▶ _What is being asked_
Answer these questions from the game posts below:
(a) What two reasons are given for not posting the old unfinished art?
(b) Beyond how many levels will the current music loop not be enough?
(c) What kind of experience does level design require?

For which I'm honestly not sure what I'm making. My only ideas are involving a friend's characters since I started spriting them once before and continuing on that path could be interesting. Talking about the lead in this comic:
http://timeforhugs.com/wp/

Was going to post an old unfinished art here that would show the direction somewhat, but (a) I'm embarassed of it, because it's not done and (b) I couldn't figure out how to put an image in a post. O_O;


Posted by Bcadren - May 26th, 2014


Got a look-and-feel prototype of my new game up and public (though not submitted to the portal, obviously, just a public 'preview' page). Since, I'm (largely) working alone, would people let me know if they find any bugs in the work?

http://www.newgrounds.com/projects/games/771983/preview

Additionally; I'd like to recruit people to help me finish out the game. The cutesy little music loop it has right now is obviously not enough music once it expands beyond 4 levels and it needs some real sound effects, but I have no real recording equipment or music software here; so anything I'd pull off would be -crappy- and/or take awhile. So anyone that has a music/sound design vision of how they see the finished version of this game let me know.

AND; level designers, because as much as I can get the rest of my intended features up (mostly the ones that kind of half-way work in the last level; plus some door/switches sorts of things), I really -don't- have that many original ideas of how to make good levels for the little ball lightning. Level design in this case requires some (but not much) sprite art experience because of the way that the levels are drawn and function.

Again, feel free to comment or PM me if you want to contribute or report a bug in the prototype. I want this ironed out before it hits the portal.

▶ _Data for analysis_

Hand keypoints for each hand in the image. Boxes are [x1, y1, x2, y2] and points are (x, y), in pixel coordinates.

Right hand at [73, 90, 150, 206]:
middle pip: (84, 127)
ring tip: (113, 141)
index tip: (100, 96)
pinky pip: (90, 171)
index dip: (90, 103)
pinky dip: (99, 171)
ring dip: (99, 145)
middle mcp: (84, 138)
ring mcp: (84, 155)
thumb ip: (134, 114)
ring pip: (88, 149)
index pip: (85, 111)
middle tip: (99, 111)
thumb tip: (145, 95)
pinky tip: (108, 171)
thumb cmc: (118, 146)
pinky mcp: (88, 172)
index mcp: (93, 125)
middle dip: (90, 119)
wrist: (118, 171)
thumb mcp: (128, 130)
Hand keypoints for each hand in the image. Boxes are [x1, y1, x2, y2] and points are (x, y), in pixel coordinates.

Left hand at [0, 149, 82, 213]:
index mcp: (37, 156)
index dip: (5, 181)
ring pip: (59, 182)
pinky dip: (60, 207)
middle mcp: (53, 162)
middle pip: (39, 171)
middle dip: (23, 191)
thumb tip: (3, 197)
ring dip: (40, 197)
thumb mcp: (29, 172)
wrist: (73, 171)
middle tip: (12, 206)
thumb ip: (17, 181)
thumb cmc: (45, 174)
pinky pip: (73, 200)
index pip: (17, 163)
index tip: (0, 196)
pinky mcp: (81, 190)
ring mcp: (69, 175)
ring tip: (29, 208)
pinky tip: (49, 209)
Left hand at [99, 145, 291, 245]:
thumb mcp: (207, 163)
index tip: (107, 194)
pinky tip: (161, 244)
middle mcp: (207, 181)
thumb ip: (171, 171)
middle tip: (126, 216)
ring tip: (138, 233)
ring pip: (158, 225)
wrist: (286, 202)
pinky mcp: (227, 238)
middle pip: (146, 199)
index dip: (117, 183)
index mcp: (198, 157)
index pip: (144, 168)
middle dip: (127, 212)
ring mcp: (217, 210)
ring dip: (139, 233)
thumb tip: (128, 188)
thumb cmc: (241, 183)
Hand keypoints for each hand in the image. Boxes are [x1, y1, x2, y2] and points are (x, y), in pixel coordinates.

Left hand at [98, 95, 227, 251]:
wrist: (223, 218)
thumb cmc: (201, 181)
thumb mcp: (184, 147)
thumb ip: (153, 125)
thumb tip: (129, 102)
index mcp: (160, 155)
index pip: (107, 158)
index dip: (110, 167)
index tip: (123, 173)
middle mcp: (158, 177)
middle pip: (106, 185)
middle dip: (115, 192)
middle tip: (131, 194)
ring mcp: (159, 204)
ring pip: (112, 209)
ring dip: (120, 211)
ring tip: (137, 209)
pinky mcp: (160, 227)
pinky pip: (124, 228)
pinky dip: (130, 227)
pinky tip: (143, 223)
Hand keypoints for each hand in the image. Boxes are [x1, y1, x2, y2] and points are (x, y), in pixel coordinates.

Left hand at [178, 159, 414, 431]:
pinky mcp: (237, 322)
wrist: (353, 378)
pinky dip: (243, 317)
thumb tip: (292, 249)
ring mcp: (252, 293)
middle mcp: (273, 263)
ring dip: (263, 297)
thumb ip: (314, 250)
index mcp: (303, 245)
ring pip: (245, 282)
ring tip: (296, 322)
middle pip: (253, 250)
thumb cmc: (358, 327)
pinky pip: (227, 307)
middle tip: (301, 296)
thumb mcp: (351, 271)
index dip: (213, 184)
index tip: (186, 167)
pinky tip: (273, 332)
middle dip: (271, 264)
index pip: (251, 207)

▶ _Response_
(a) The art isn't done, so the poster is embarrassed of it, and the poster couldn't figure out how to put an image in a post.
(b) 4 levels.
(c) Some (but not much) sprite art experience.